Orgaandonatie bij leven
Tijdens je leven kun je ook een orgaan afstaan. Soms doneert iemand bij leven wanneer bijvoorbeeld een familielid ziek wordt en een transplantatie nodig heeft. Een familielid kan een een goede match zijn. De kans is groter dat weefselkenmerken overeenkomen.
Organen en weefsels die je kunt doneren bij leven zijn:
- Een nier. Je kunt goed leven met maar één nier.
- Een deel van je lever. Je lever is een orgaan dat vanzelf weer aangroeit. Een levertransplantatie is wel een risicovolle operatie.
- In sommige landen kun je ook een deel van je longen doneren.
Regels met betrekking tot doneren bij leven
Doneren wanneer je zelf nog in leven bent, mag in geen geval schadelijk zijn voor je eigen gezondheid. Alleen wanneer de ontvanger in direct levensgevaar is en er geen alternatieven zijn, kan bij uitzondering van deze regel worden afgeweken. Kinderen onder de achttien mogen nog geen weefsels doneren die ze blijvend kwijt zijn, maar wel weefsels die weer aangroeien, zoals beenmerg of een deel van de lever.
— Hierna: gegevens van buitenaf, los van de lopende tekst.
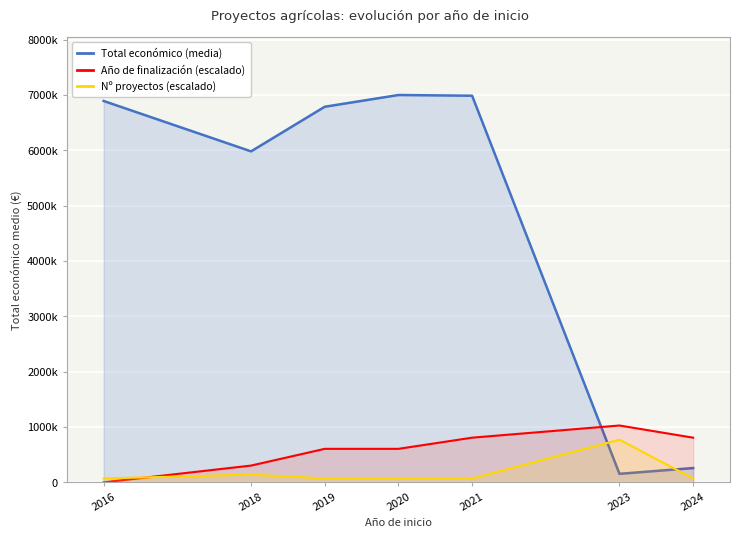

True or false: Total económico (media) has a value of 1901705.0 at 2020.

False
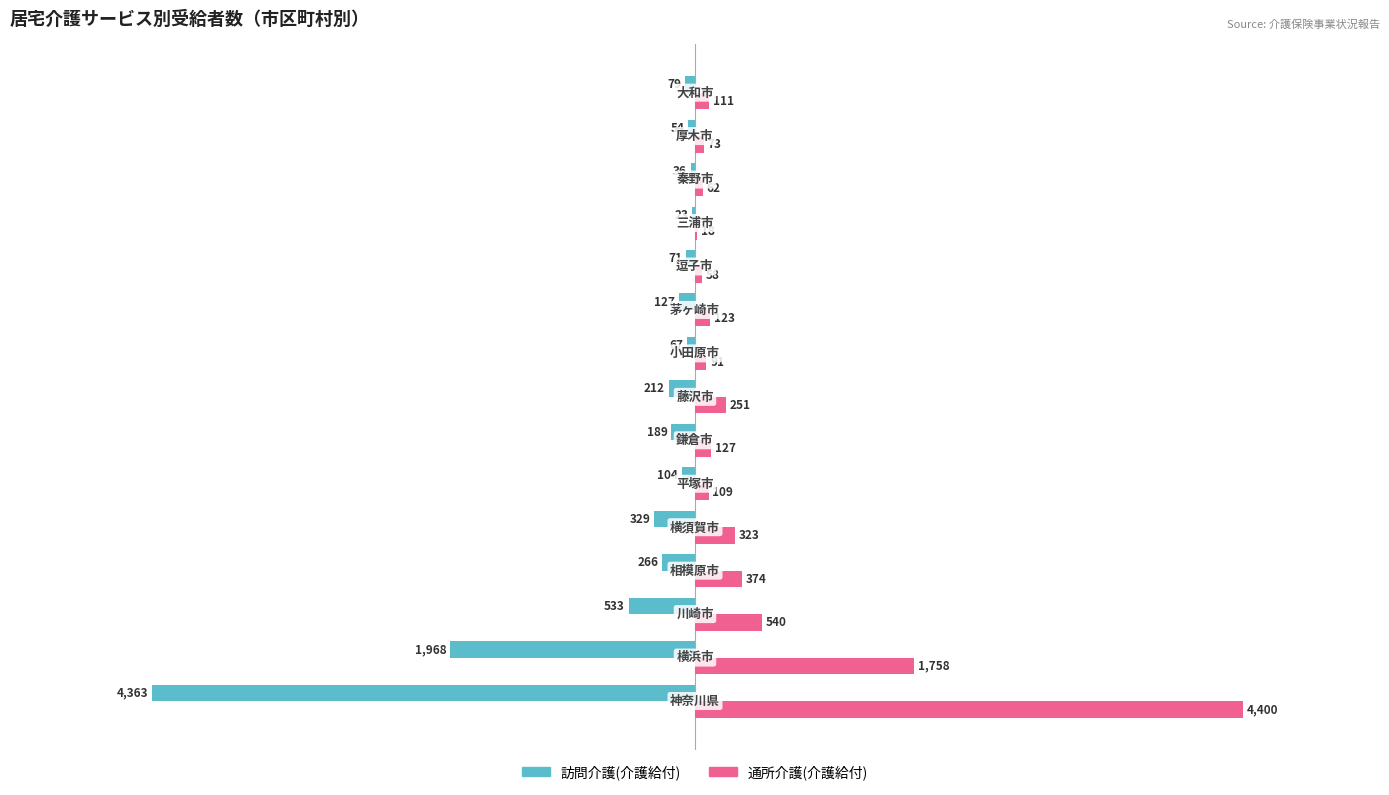

How many distinct data groups are displayed?

2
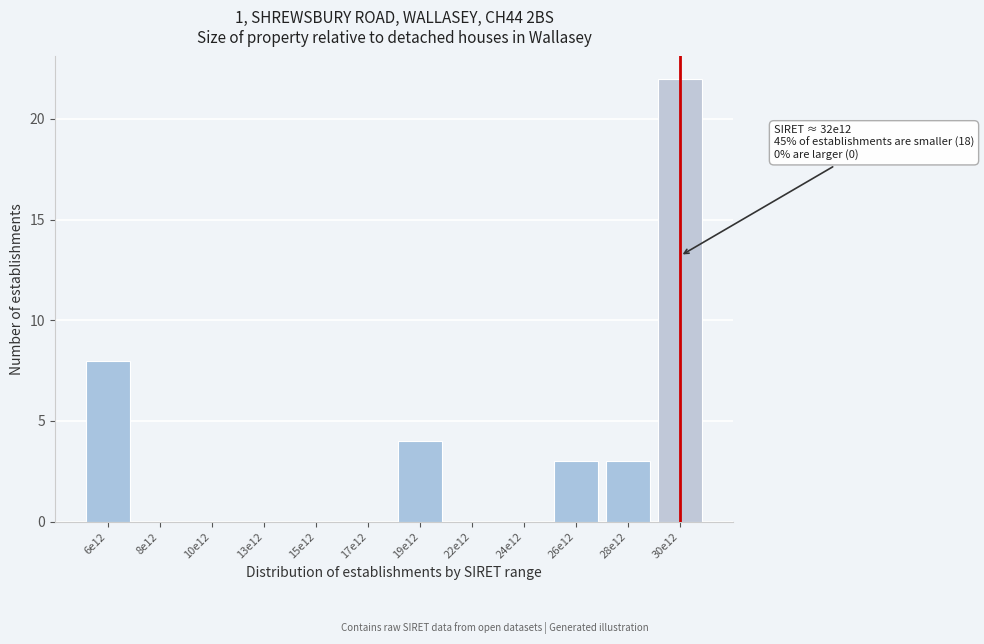

Reading right to left, list all the values displayed in this chart.

30e12=22	28e12=3	26e12=3	24e12=0	22e12=0	19e12=4	17e12=0	15e12=0	13e12=0	10e12=0	8e12=0	6e12=8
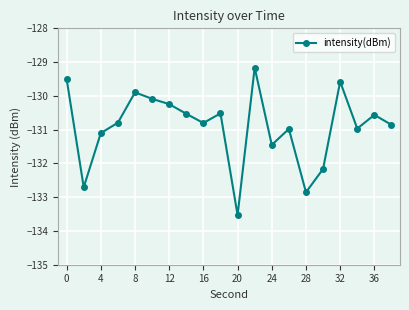

How many interior local peaks (higher than both neighbors) does the data have?

6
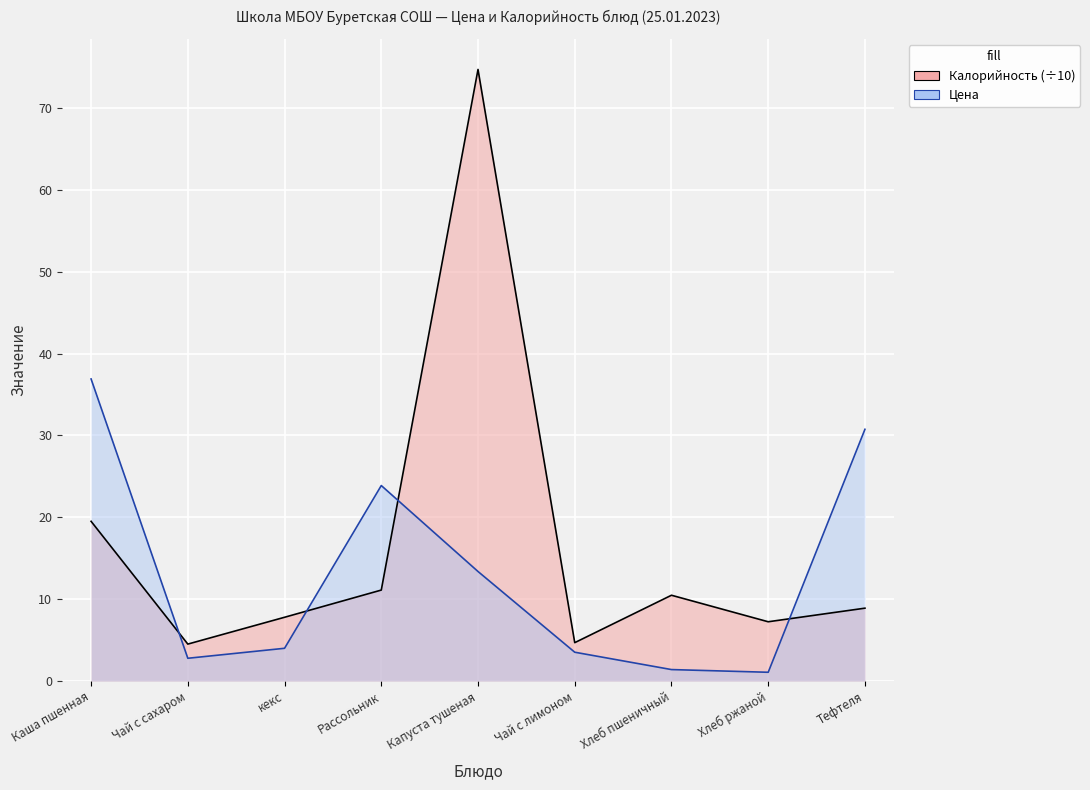

Reading left to right, list all the values displayed in this chart.

Калорийность (÷10): 19.5	4.5	7.8	11.1	74.7	4.7	10.5	7.2	8.9
Цена: 36.9	2.8	4.0	23.9	13.4	3.5	1.4	1.1	30.8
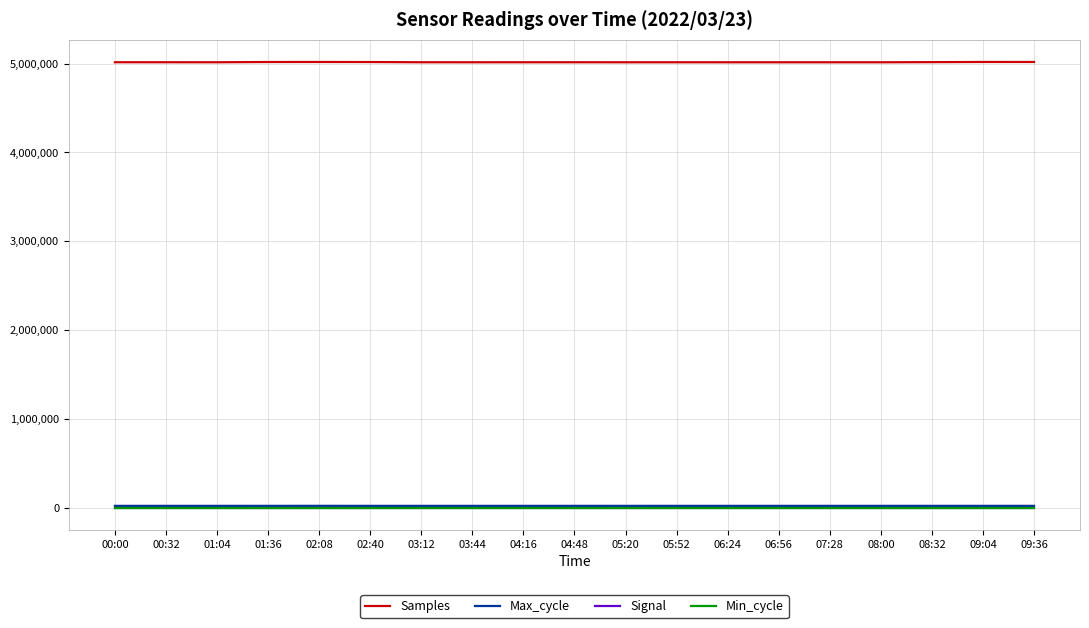

Which series has the largest total across all categories?

Samples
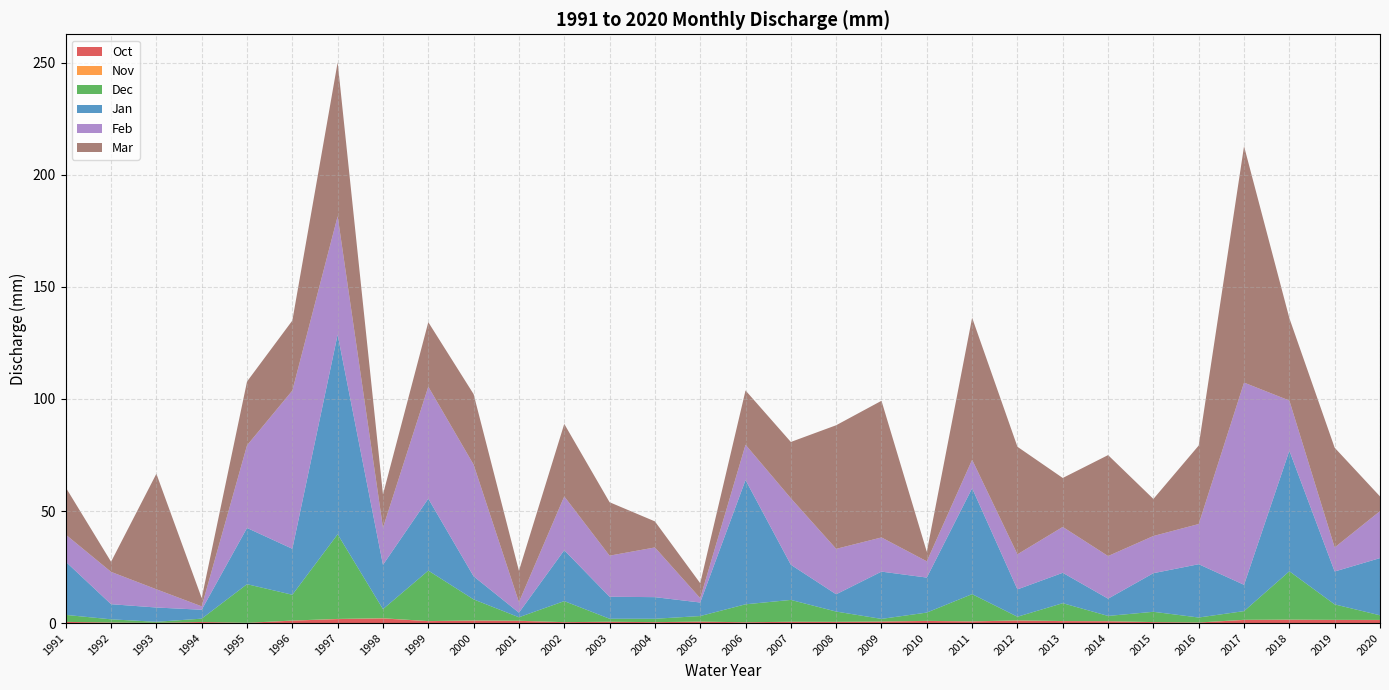

Reading left to right, transcribe all the data shown in this chart.

Oct: 1991=0.5	1992=0.2	1993=0.1	1994=0.5	1995=0.1	1996=1.1	1997=1.8	1998=2.1	1999=0.9	2000=1.1	2001=1.0	2002=0.4	2003=0.6	2004=0.4	2005=0.6	2006=0.3	2007=0.6	2008=0.5	2009=0.7	2010=0.9	2011=0.7	2012=1.1	2013=0.9	2014=0.8	2015=0.4	2016=0.2	2017=1.4	2018=1.5	2019=1.4	2020=1.3
Nov: 1991=0.0	1992=0.0	1993=0.0	1994=0.0	1995=0.0	1996=0.0	1997=0.1	1998=0.1	1999=0.0	2000=0.0	2001=0.0	2002=0.0	2003=0.0	2004=0.0	2005=0.0	2006=0.0	2007=0.0	2008=0.0	2009=0.0	2010=0.0	2011=0.0	2012=0.0	2013=0.0	2014=0.0	2015=0.0	2016=0.0	2017=0.1	2018=0.1	2019=0.1	2020=0.1
Dec: 1991=3.1	1992=1.4	1993=0.5	1994=1.5	1995=17.2	1996=11.5	1997=37.8	1998=4.1	1999=22.5	2000=9.4	2001=1.6	2002=9.4	2003=1.3	2004=1.5	2005=2.5	2006=8.0	2007=9.7	2008=4.6	2009=1.2	2010=3.7	2011=12.1	2012=1.6	2013=8.0	2014=2.3	2015=4.6	2016=2.2	2017=3.9	2018=21.6	2019=6.9	2020=2.1
Jan: 1991=23.7	1992=6.7	1993=6.4	1994=4.0	1995=25.1	1996=20.5	1997=89.1	1998=19.8	1999=32.1	2000=10.3	2001=2.0	2002=22.7	2003=9.8	2004=9.6	2005=6.0	2006=55.5	2007=15.7	2008=7.7	2009=21.1	2010=15.6	2011=47.3	2012=12.2	2013=13.6	2014=7.7	2015=17.2	2016=23.8	2017=11.7	2018=53.8	2019=14.7	2020=25.5
Feb: 1991=12.1	1992=14.4	1993=8.1	1994=1.5	1995=36.9	1996=70.6	1997=52.8	1998=16.6	1999=50.0	2000=49.9	2001=4.7	2002=24.0	2003=18.3	2004=22.2	2005=1.9	2006=15.8	2007=29.7	2008=20.3	2009=15.3	2010=7.3	2011=12.7	2012=15.7	2013=20.5	2014=19.0	2015=16.6	2016=17.9	2017=90.3	2018=22.4	2019=10.7	2020=21.0
Mar: 1991=21.0	1992=4.5	1993=51.6	1994=3.7	1995=28.5	1996=31.2	1997=68.7	1998=14.8	1999=28.8	2000=31.4	2001=14.0	2002=32.4	2003=23.8	2004=11.6	2005=6.7	2006=24.2	2007=25.1	2008=55.2	2009=61.0	2010=4.2	2011=63.4	2012=48.0	2013=21.8	2014=45.1	2015=16.5	2016=35.0	2017=105.5	2018=36.8	2019=44.5	2020=6.6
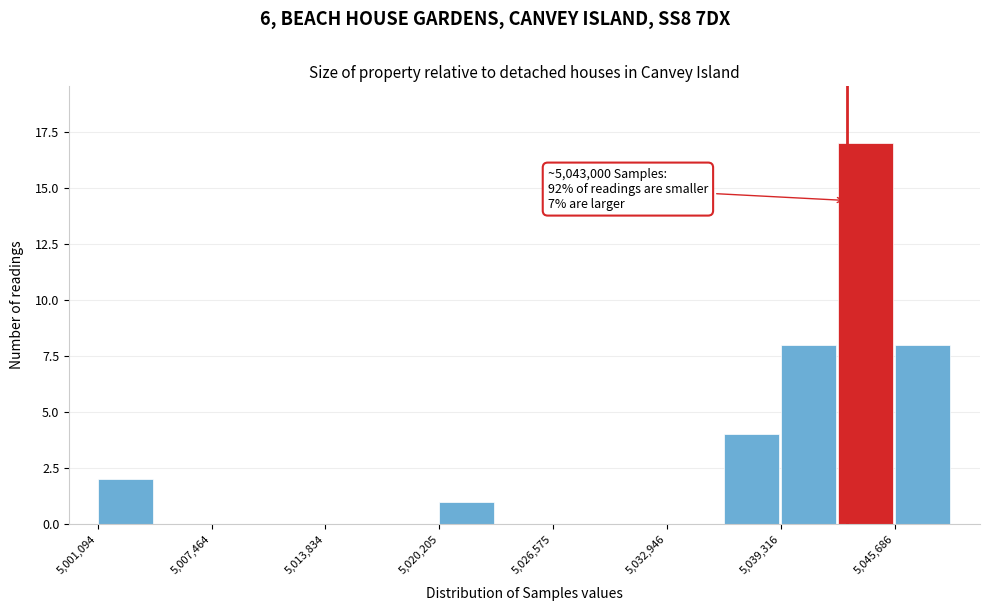

Around what value on the x-axis is the tallest bar? Give the approximate position of its centre, as read against the axis.

5044000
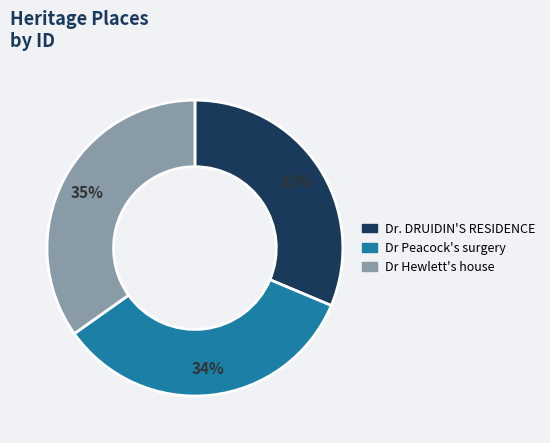

Does any single category account for the majority?

No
Een donor mag niet onder druk worden gezet om te doneren en er mag ook geen geld voor worden gegeven.
Onkostenvergoeding
Via de subsidieregeling voor donatie bij leven kun je een onkostenvergoeding krijgen. De kosten die je kunt declareren moeten een direct gevolg zijn van de donatie. Bijvoorbeeld medische kosten die je zorgverzekeraar niet dekt of een verminderd inkomen. Meer informatie over deze onkostenvergoeding vind je op de website van de Transplantatiestichting.